Note: if your target project is not a Google project then first read the main README about the purpose of BoringSSL.
Typically projects create a third_party/boringssl
directory to put BoringSSL-specific files into. The source code of BoringSSL itself goes into third_party/boringssl/src
, either by copying or as a submodule.
It‘s generally a mistake to put BoringSSL’s source code into third_party/boringssl
directly because pre-built files and custom build files need to go somewhere and merging these with the BoringSSL source code makes updating things more complex.
BoringSSL is designed to work with many different build systems. Currently, different projects use GYP, GN, Bazel and Make to build BoringSSL, without too much pain.
The development build system is CMake and the CMake build knows how to automatically generate the intermediate files that BoringSSL needs.
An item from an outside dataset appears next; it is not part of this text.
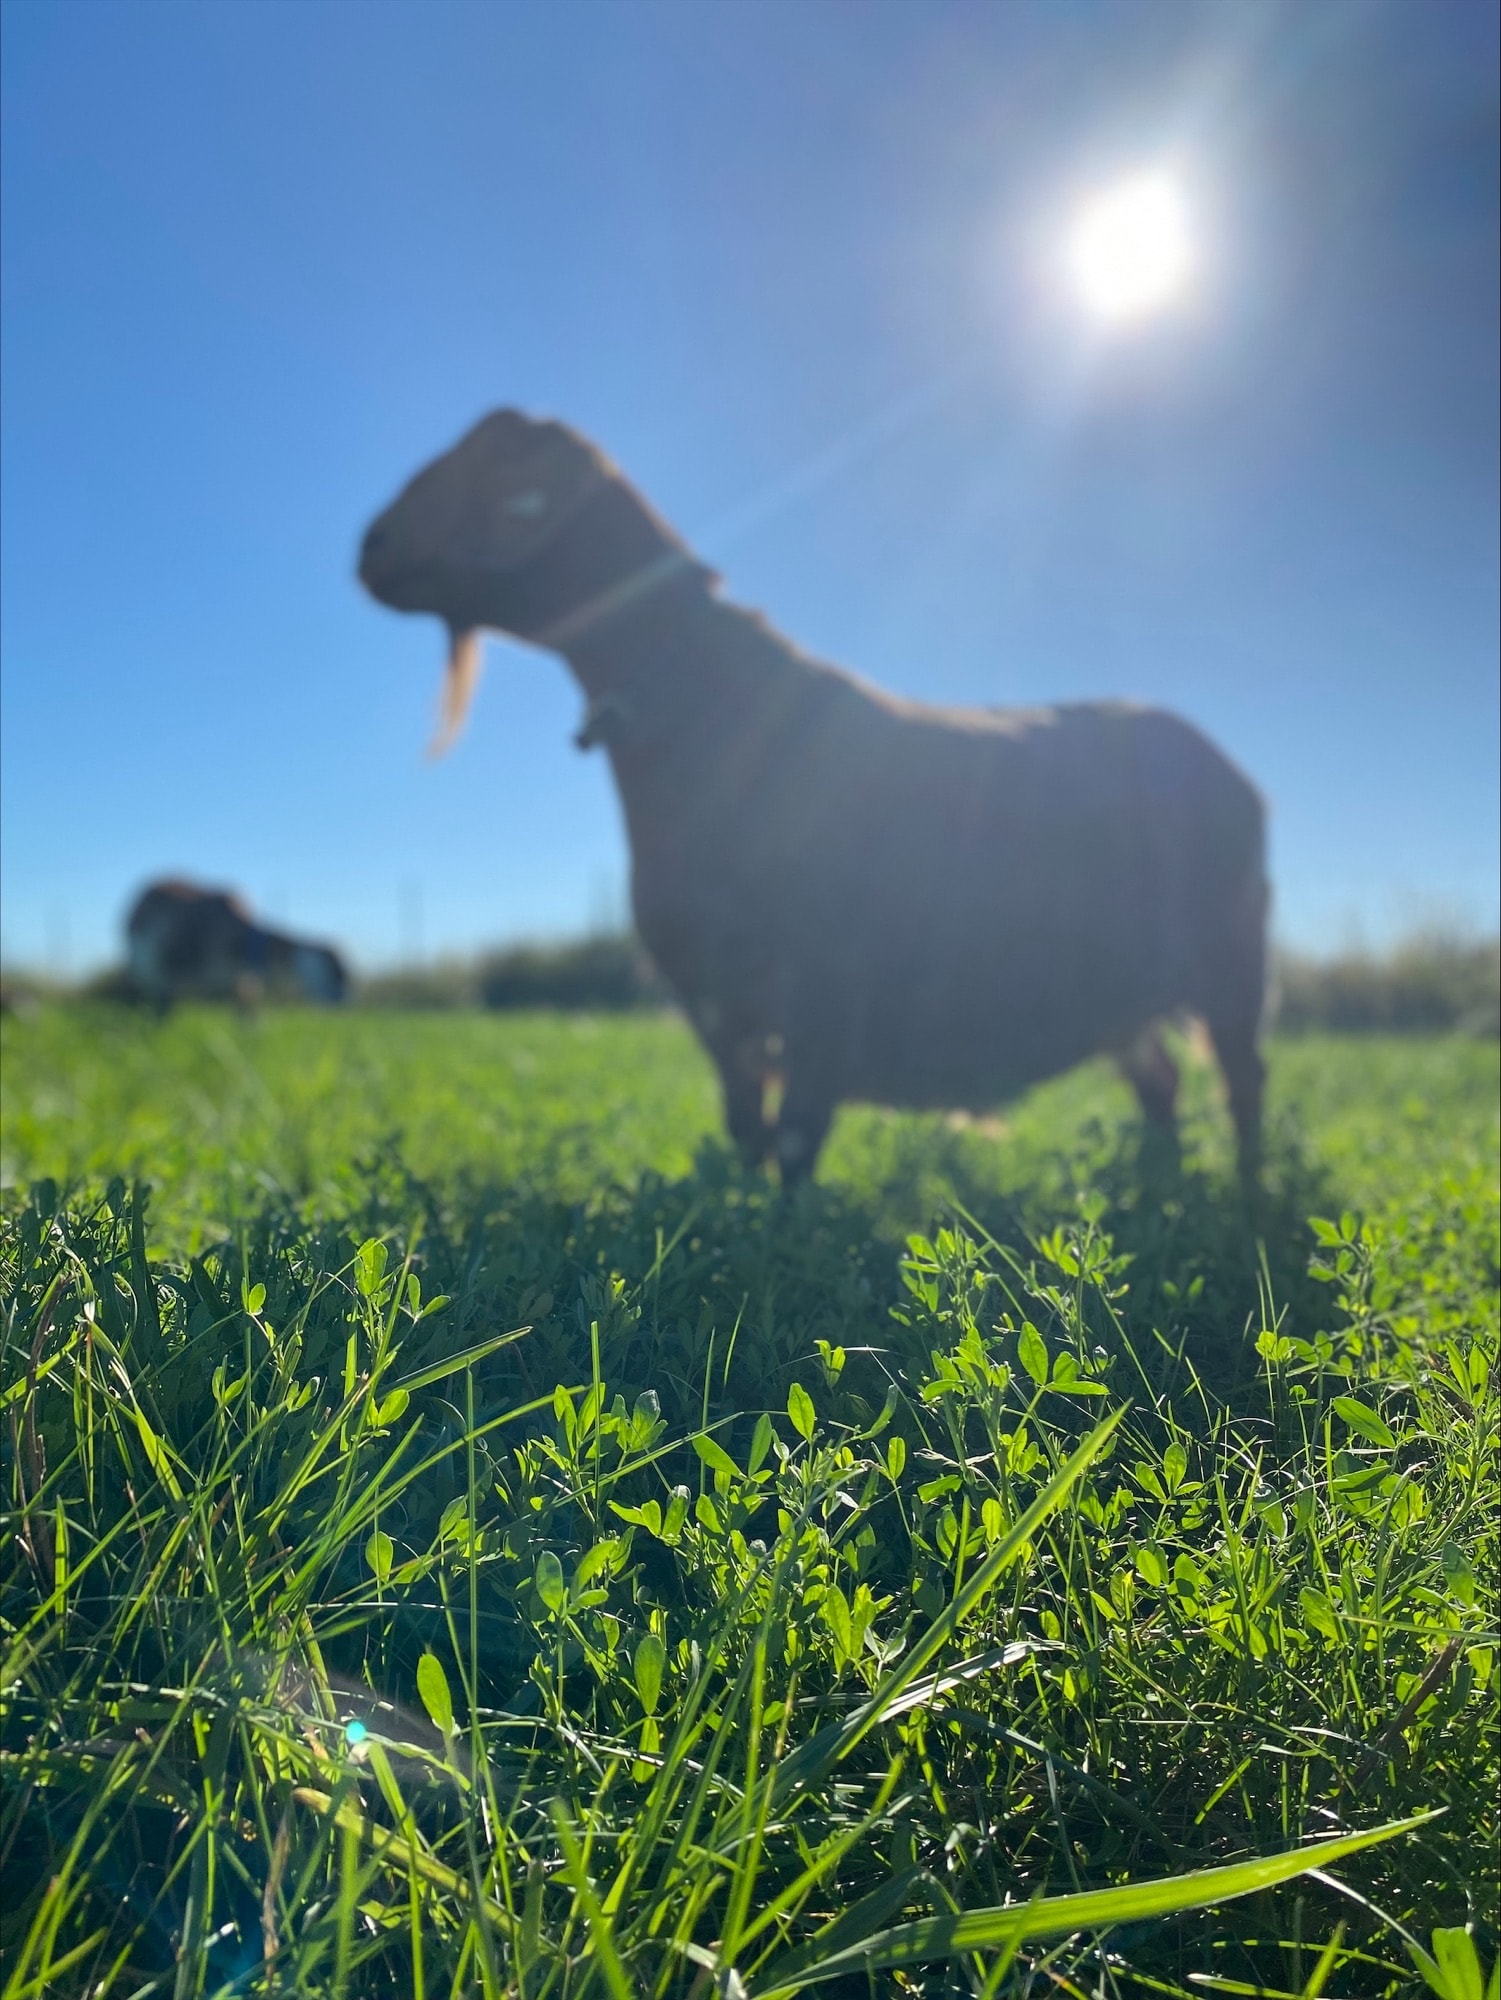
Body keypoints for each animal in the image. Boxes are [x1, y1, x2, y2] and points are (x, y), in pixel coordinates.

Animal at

However, outside of the CMake environment, these intermediates are generated once and checked into the incorporating project's source repository. This avoids incorporating projects needing to support Perl and Go in their build systems.
The script util/generate_build_files.py
expects to be run from the third_party/boringssl
directory and to find the BoringSSL source code in src/
. You should pass it a single argument: the name of the build system that you‘re using. If you don’t use any of the supported build systems then you should augment generate_build_files.py
with support for it.
The script will pregenerate the intermediate files (see BUILDING.md for details about which tools will need to be installed) and output helper files for that build system. It doesn't generate a complete build script, just file and test lists, which change often. For example, see the file and test lists generated for GN in Chromium.
Generally one checks in these generated files alongside the hand-written build files. Periodically an engineer updates the BoringSSL revision, regenerates these files and checks in the updated result. As an example, see how this is done in Chromium.
BoringSSL does not present a lot of configurability in order to reduce the number of configurations that need to be tested. But there are a couple of #defines that you may wish to set:
OPENSSL_NO_ASM
prevents the use of assembly code (although it‘s up to you to ensure that the build system doesn’t link it in if you wish to reduce binary size). This will have a significant performance impact but can be useful if you wish to use tools like AddressSanitizer that interact poorly with assembly code.
OPENSSL_SMALL
removes some code that is especially large at some performance cost.
You cannot link multiple versions of BoringSSL or OpenSSL into a single binary without dealing with symbol conflicts. If you are statically linking multiple versions together, there‘s not a lot that can be done because C doesn’t have a module system.
If you are using multiple versions in a single binary, in different shared objects, ensure you build BoringSSL with -fvisibility=hidden
and do not export any of BoringSSL's symbols. This will prevent any collisions with other verisons that may be included in other shared objects. Note that this requires that all callers of BoringSSL APIs live in the same shared object as BoringSSL.
If you require that BoringSSL APIs be used across shared object boundaries, continue to build with -fvisibility=hidden
but define BORINGSSL_SHARED_LIBRARY
in both BoringSSL and consumers. BoringSSL‘s own source files (but not consumers’ source files) must also build with BORINGSSL_IMPLEMENTATION
defined. This will export BoringSSL's public symbols in the resulting shared object while hiding private symbols. However note that, as with a static link, this precludes dynamically linking with another version of BoringSSL or OpenSSL.